Roadmaps#

This page outlines current development priorities and aims to guide core developers and to encourage community contributions. It is a living document and will be updated as the project evolves.

The roadmaps are not meant to limit movement features, as we are open to suggestions and contributions. Join our Zulip chat to share your ideas. We will take community feedback into account when planning future releases.

Long-term vision#

The following features are being considered for the first stable version v1.0.

  • Import/Export motion tracks from/to diverse formats. We aim to interoperate with leading tools for tracking animals, irrespective of whether they represent each animal’s position as a single keypoint, a set of keypoints (a pose), a bounding box, or a segmentation mask.
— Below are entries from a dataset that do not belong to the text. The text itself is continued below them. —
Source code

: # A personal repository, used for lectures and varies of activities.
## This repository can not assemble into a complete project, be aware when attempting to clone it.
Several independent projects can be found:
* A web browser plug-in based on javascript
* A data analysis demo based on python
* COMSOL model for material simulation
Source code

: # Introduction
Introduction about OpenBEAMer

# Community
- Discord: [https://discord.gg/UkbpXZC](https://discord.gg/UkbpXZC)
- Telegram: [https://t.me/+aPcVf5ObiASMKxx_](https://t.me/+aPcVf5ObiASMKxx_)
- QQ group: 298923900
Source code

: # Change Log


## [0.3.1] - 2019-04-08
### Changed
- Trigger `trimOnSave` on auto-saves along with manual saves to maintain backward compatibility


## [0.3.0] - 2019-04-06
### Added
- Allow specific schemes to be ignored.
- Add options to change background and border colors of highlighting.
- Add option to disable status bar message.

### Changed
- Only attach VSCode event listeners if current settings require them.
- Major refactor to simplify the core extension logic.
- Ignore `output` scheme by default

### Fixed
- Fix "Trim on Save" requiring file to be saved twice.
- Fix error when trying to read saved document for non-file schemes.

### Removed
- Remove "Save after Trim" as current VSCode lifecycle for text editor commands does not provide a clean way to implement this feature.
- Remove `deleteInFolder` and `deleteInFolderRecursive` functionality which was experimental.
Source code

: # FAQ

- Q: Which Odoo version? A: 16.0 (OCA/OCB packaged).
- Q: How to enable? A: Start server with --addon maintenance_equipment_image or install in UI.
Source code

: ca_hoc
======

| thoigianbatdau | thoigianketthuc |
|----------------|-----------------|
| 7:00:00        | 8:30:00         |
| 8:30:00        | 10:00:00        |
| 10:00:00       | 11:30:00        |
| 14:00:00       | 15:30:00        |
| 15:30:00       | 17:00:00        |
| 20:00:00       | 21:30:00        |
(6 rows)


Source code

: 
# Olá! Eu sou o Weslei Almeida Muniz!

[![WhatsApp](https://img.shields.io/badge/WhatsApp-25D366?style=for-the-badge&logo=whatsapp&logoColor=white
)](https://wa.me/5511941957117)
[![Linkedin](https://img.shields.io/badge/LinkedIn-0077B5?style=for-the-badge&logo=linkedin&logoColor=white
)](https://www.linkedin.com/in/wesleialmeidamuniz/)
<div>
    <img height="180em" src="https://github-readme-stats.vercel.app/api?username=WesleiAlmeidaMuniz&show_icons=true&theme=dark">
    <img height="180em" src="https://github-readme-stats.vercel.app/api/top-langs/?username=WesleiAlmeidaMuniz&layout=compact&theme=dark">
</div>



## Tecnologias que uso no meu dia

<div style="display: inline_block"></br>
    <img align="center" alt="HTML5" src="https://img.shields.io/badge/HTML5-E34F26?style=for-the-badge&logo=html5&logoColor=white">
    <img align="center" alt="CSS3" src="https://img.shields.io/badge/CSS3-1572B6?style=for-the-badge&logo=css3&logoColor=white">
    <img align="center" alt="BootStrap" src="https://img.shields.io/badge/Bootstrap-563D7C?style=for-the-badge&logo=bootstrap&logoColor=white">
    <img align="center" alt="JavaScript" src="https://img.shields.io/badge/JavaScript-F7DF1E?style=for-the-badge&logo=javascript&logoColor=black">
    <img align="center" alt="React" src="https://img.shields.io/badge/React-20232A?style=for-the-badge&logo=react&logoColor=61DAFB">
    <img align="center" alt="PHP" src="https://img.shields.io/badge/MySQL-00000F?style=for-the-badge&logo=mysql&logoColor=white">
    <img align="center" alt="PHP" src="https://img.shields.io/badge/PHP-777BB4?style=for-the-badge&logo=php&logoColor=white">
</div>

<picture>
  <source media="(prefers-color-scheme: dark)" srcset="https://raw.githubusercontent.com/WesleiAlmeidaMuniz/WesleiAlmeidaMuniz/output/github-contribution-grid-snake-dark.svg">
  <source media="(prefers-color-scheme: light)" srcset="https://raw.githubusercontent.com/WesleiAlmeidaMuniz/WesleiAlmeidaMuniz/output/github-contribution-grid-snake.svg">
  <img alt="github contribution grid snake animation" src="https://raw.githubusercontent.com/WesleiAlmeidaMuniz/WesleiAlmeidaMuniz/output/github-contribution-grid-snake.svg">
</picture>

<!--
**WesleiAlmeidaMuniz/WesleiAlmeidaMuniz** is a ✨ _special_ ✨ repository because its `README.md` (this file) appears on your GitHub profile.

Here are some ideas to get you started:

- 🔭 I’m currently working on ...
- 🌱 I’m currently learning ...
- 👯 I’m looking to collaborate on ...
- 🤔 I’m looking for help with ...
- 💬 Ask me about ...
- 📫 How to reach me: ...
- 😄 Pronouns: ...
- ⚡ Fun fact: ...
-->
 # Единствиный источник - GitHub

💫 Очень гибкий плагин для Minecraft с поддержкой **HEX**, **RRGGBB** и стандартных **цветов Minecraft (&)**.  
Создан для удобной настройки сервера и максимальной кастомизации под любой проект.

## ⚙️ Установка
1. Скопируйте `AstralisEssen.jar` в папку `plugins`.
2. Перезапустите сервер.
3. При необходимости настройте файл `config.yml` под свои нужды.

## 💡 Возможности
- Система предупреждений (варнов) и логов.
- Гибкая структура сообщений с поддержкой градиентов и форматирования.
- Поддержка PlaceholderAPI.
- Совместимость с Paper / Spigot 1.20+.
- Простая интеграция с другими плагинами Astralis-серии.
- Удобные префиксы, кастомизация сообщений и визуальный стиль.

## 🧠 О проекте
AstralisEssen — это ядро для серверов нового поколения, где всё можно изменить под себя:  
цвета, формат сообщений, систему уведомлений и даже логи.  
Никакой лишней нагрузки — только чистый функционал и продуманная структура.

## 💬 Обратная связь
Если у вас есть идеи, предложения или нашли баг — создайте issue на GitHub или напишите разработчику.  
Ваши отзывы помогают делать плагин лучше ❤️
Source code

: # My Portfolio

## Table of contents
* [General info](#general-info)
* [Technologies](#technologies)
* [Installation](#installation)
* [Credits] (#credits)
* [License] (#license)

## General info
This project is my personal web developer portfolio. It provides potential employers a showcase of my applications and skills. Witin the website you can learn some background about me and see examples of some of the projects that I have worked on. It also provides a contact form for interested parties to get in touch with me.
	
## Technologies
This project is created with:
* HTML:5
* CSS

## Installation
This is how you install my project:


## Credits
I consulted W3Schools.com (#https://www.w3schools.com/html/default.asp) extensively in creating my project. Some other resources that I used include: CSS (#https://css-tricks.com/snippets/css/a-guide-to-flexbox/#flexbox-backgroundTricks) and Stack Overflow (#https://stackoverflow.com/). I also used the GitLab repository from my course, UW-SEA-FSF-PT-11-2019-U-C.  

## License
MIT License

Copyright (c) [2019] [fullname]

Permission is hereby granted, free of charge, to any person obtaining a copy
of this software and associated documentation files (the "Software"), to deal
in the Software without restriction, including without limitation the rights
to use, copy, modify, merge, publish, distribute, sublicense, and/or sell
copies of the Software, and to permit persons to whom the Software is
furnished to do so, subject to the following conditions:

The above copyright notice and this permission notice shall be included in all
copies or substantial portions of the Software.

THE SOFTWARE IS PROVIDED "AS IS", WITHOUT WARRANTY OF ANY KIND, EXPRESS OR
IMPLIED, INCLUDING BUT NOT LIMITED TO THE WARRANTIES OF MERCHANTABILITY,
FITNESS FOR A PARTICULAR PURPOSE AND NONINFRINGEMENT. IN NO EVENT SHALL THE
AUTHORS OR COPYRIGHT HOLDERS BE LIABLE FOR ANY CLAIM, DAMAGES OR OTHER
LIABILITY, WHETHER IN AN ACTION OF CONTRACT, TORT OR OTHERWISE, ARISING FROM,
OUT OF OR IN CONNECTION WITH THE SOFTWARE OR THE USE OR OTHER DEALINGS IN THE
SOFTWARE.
  • Standardise the representation of motion tracks. We represent data in xarray data structures that are consistent across these formats, so that downstream tools can operate on any motion track regardless of its origin.

  • Interactively visualise motion tracks. We are using napari as a visualisation and GUI framework.

  • Clean motion tracks, including, but not limited to, handling of missing values, filtering, smoothing, and resampling.

  • Derive kinematic variables like velocity, acceleration, head direction, etc., focusing on those prevalent in neuroscience and ethology.

  • Integrate spatial data about the animal’s environment for combined analysis with motion tracks. This covers regions of interest (RoIs) such as the arena in which the animal is moving and the location of objects within it.

  • Define and transform coordinate systems. Coordinates can be relative to the camera, environment, or the animal itself (egocentric).

  • Provide common metrics for specialised applications. These applications could include gait analysis, pupillometry, spatial navigation, social interactions, etc.

  • Integrate with behaviour classification tools. We aim to seamlessly exchange data with behavioural classification/segmentation tools: exporting derived kinematic features for them to consume, and importing the behavioural state labels they produce.

  • Integrate with neurophysiological data analysis tools. We eventually aim to facilitate combined analysis of motion and neural data.

Focus areas for 2026#

Several 2025 goals have been carried over, refined or expanded for 2026:

  • Support novel user workflows in our napari GUI, including:

    • drawing regions of interest and saving them to disk,

    • filtering visualised data by individuals and keypoints,

    • manually correcting predictions and saving them to disk.

  • Support datetime coordinates in movement datasets (to unlock future work on events of interest and on alignment with neurophysiological data).

In addition, 2026 introduces some new priorities:

  • Expose a single unified entry point for loading motion tracks.

  • Simplify and document the process of adding new loaders for different formats.

  • Publish a governance document and define contributor pathways.

  • Survey animal behaviour researchers to prioritise specialised behavioural metrics, and implement at least two of them.

Focus areas for 2025#

We defined these high-level goals in early 2025. Items completed by the year’s end have been checked off.

  • Annotate space by defining regions of interest

    • programmatically,

    • via our GUI.

  • Annotate time by defining events of interest programmatically and via our GUI.

  • Enable workflows for aligning motion tracks with concurrently recorded neurophysiological signals.

  • Enrich the interactive visualisation of motion tracks in napari, providing more customisation options.

  • Enable the saving of filtered tracks and derived kinematic variables to disk.

  • Implement metrics useful for analysing

    • spatial navigation,

    • social interactions,

    • collective behaviour.

Version 0.1#

We’ve released version v0.1 of movement in March 2025, providing a basic set of features to demonstrate the project’s potential and to gather feedback from users. Our minimum requirements for this milestone were:

  • Ability to import pose tracks from DeepLabCut, SLEAP and LightningPose into a common xarray.Dataset structure.

  • At least one function for cleaning the pose tracks.

  • Ability to compute velocity and acceleration from pose tracks.

  • Public website with documentation.

  • Package released on PyPI.

  • Package released on conda-forge.

  • Ability to visualise pose tracks using napari. We aim to represent pose tracks as napari layers, overlaid on video frames.